**To do**: Pictures stay out of the output. Return exactly the lines below from the one with "List each element's" down to the one with "Page size: 2001x1125.", both included, and nothing more.
BEGIN Exercise materials
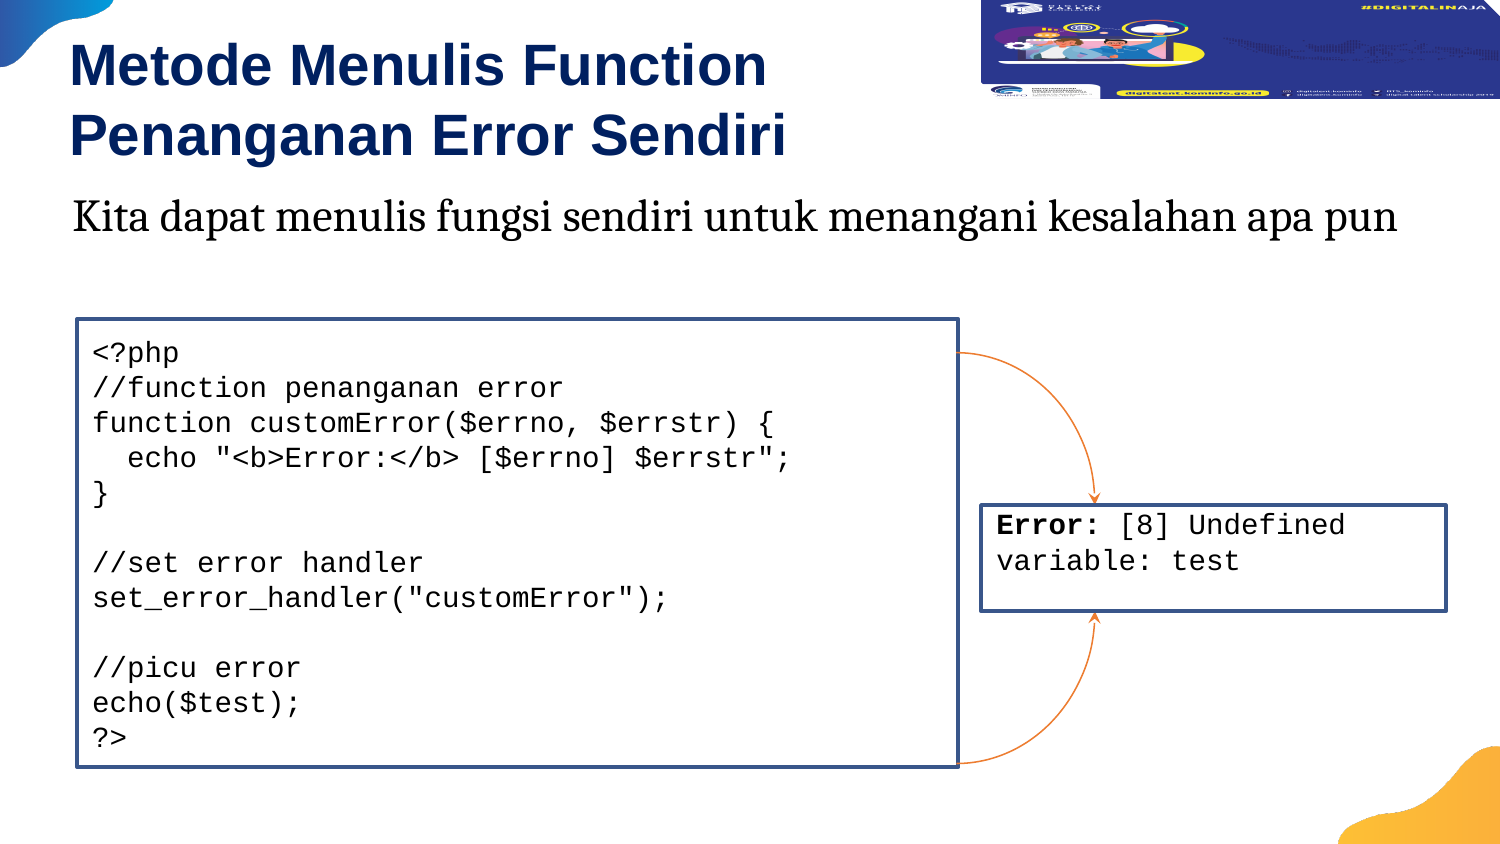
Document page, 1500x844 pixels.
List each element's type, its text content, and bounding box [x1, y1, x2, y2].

picture [0, 0, 115, 73]
text_box Metode Menulis Function Penanganan Error Sendiri [54, 19, 982, 175]
text_box Error: [8] Undefined variable: test [981, 505, 1446, 612]
picture [980, 0, 1500, 100]
picture [1335, 738, 1500, 844]
text_box Kita dapat menulis fungsi sendiri untuk menangani kesalahan apa pun [57, 177, 1446, 248]
text_box <?php //function penanganan error function customError($errno, $errstr) { echo "<b>Error:</b> [$errno] $errstr"; } //set error handler set_error_handler("customError"); //picu error echo($test); ?> [77, 319, 959, 768]
text_box [956, 611, 1101, 764]
text_box [956, 352, 1101, 505]
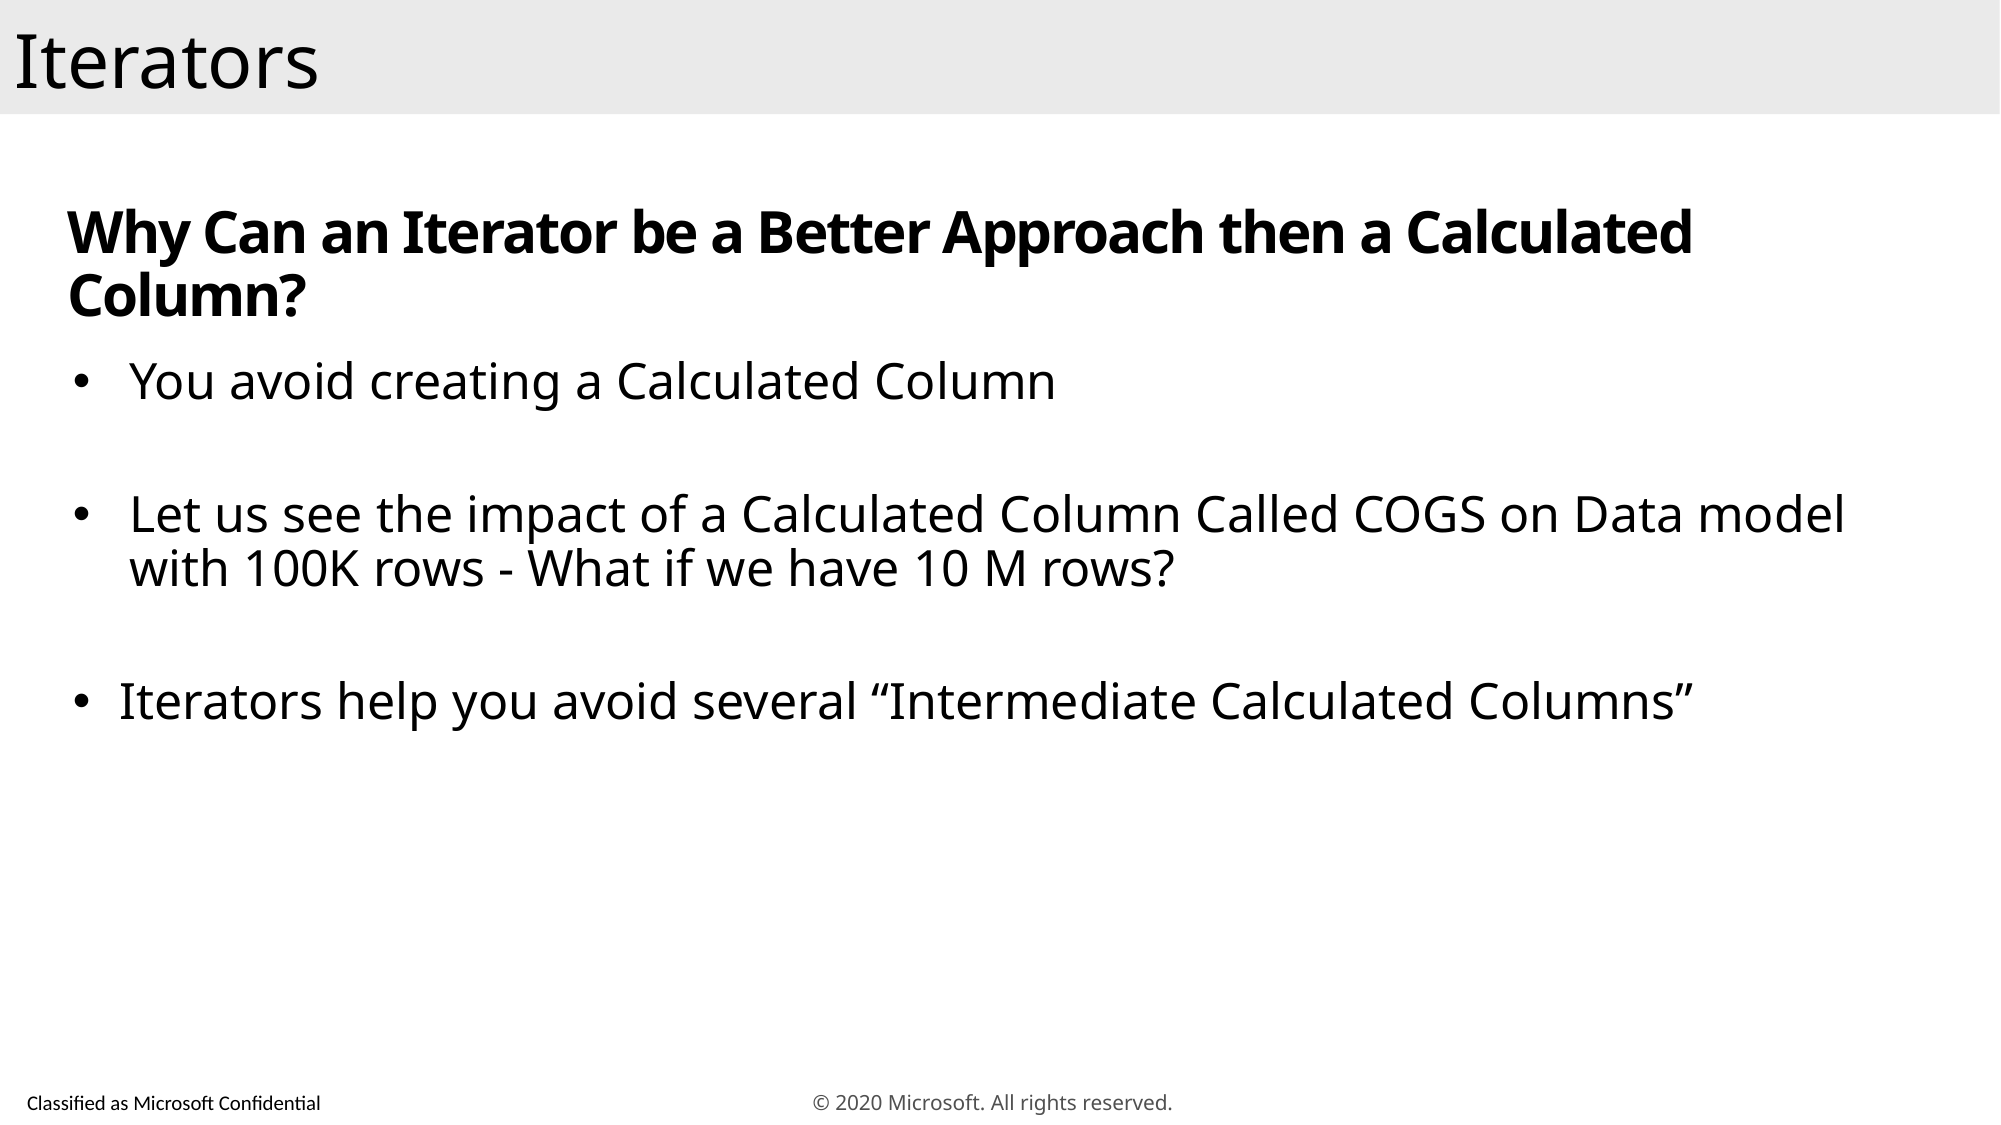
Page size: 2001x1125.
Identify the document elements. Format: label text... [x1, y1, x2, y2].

title Why Can an Iterator be a Better Approach then a Calculated Column? [43, 188, 1956, 275]
text_box [0, 0, 2000, 115]
text_box Iterators [0, 5, 1879, 111]
text_box You avoid creating a Calculated Column Let us see the impact of a Calculated Column Called COGS on Data model with 100K rows - What if we have 10 M rows? Iterators help you avoid several “Intermediate Calculated Columns” [58, 348, 1944, 937]
footer © 2020 Microsoft. All rights reserved. [663, 1084, 1338, 1122]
END Exercise materials
**Task answer**:
List each element's type, its text content, and bounding box [x1, y1, x2, y2].

picture [0, 0, 115, 73]
text_box Metode Menulis Function Penanganan Error Sendiri [54, 19, 982, 175]
text_box Error: [8] Undefined variable: test [981, 505, 1446, 612]
picture [980, 0, 1500, 100]
picture [1335, 738, 1500, 844]
text_box Kita dapat menulis fungsi sendiri untuk menangani kesalahan apa pun [57, 177, 1446, 248]
text_box <?php //function penanganan error function customError($errno, $errstr) { echo "<b>Error:</b> [$errno] $errstr"; } //set error handler set_error_handler("customError"); //picu error echo($test); ?> [77, 319, 959, 768]
text_box [956, 611, 1101, 764]
text_box [956, 352, 1101, 505]
Page size: 2001x1125.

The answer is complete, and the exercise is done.